In order to successfully establish a claim for negligence, you'd need to show that:
Missouri courts hold that builders have an implied duty to perform services required by their contract with homeowners in a skillful, careful, diligent, and workmanlike manner, even without a written agreement. Note that Missouri has a five-year statute of limitations for basic negligence under M.R.S § 516.120.1.
A unique facet of construction defect litigation in Missouri is what's called the "Statute of Repose" for improvements to real property, in M.R.S. § 516.097. Under this legislation, homeowners have ten years in which to file suit after the project has been substantially completed. Once the builder has been “off the job” for ten years, a Missouri homeowner is generally barred from filing a lawsuit for an alleged construction defect, regardless of when the defect was or is discovered.
This is different from the law in many other states, where the limitation period is tolled (or delayed) based on when the homeowner actually discovers the existence of the defect. This statute is meant to give certainty to builders, so that they need not worry about claims after ten years. However, it means homeowners must be vigilant to ensure they do not get blocked by the statute. The ten-year window of the statute of repose begins to run regardless of whether the homeowner could have known about the defect in construction.
There are a few clauses to watch out for in your contract before filing your lawsuit. First, it is common in construction contracts to find a dispute resolution clause. That clause may say that you were required to go to mediation with your builder or developer before filing your lawsuit. In this context, mediation is a facilitated negotiation for settlement, led by a third-party neutral person. Often, that person will have some experience with construction law, engineering, or building development.
Your contract may also contain an arbitration clause. This clause would require that you go to arbitration against the builder or developer instead of litigation in a court of law.

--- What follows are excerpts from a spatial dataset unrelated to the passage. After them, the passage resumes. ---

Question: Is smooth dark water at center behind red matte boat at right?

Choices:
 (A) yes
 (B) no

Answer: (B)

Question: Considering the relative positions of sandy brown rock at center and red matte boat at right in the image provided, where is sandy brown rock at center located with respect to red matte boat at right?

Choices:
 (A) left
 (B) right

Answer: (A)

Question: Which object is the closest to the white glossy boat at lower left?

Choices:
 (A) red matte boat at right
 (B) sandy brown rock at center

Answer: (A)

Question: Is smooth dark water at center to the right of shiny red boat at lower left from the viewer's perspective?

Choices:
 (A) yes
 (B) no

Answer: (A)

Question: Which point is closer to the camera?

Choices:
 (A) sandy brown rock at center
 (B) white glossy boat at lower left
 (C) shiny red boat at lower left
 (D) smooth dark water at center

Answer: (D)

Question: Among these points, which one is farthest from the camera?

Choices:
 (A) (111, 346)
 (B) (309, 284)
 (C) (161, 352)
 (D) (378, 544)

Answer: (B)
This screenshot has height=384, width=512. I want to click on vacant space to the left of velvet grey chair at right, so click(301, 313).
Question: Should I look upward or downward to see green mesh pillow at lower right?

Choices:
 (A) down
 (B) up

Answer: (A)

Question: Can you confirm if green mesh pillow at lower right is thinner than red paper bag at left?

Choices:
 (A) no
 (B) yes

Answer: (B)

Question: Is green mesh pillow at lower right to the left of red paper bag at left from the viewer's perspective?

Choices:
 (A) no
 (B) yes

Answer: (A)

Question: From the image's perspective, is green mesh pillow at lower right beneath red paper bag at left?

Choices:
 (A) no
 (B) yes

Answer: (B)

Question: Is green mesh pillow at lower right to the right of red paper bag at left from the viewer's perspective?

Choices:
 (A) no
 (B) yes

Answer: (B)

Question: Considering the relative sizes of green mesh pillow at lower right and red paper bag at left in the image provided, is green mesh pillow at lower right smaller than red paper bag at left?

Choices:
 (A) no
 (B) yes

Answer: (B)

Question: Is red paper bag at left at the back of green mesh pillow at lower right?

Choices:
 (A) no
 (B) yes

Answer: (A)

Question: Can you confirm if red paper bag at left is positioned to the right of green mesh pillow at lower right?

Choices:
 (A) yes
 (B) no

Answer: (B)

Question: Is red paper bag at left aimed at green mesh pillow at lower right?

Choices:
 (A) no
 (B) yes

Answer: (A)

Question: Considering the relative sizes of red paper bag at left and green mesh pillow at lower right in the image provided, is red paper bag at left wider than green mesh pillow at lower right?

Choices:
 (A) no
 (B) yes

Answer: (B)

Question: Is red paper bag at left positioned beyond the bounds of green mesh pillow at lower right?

In arbitration, either one or three individuals – again, typically with experience in construction – will render a final determination on your dispute. The advantage of arbitration is that it is generally quicker than litigation, saving you money on legal fees. A potential disadvantage, however, is that an arbitrator's decisions are generally non-appealable.
Finally, take note of any aspects of the contract that shorten your statute of limitations or ability to make claims. It is not uncommon for construction contracts to shorten the amount of time that a homeowner has in which to file a legal claim against the builder. An attorney with experience in construction defect litigation in Missouri will be able to carefully review your documents for these sorts of limitations.